> **Your instructions**:
Every record below is to be repeated exactly, with the pictures left out.

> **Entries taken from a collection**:
==========
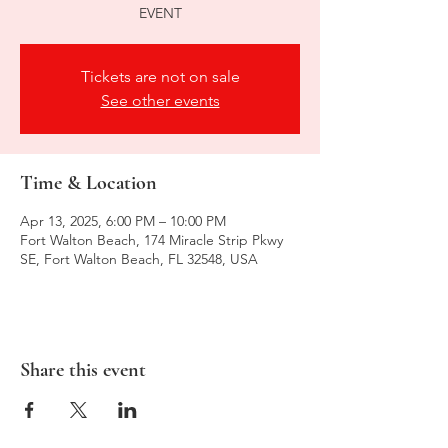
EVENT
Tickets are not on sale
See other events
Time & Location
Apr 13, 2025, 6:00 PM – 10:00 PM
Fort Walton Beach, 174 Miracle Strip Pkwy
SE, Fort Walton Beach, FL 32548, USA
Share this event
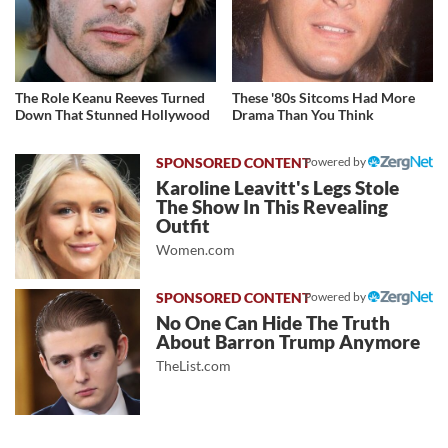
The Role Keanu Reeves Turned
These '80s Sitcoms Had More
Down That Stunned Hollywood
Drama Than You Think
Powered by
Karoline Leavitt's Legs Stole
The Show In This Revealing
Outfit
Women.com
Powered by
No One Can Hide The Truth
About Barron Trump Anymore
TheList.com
==========
> **Response**:
EVENT
Tickets are not on sale
See other events
Time & Location
Apr 13, 2025, 6:00 PM – 10:00 PM
Fort Walton Beach, 174 Miracle Strip Pkwy
SE, Fort Walton Beach, FL 32548, USA
Share this event
The Role Keanu Reeves Turned
These '80s Sitcoms Had More
Down That Stunned Hollywood
Drama Than You Think
Powered by
Karoline Leavitt's Legs Stole
The Show In This Revealing
Outfit
Women.com
Powered by
No One Can Hide The Truth
About Barron Trump Anymore
TheList.com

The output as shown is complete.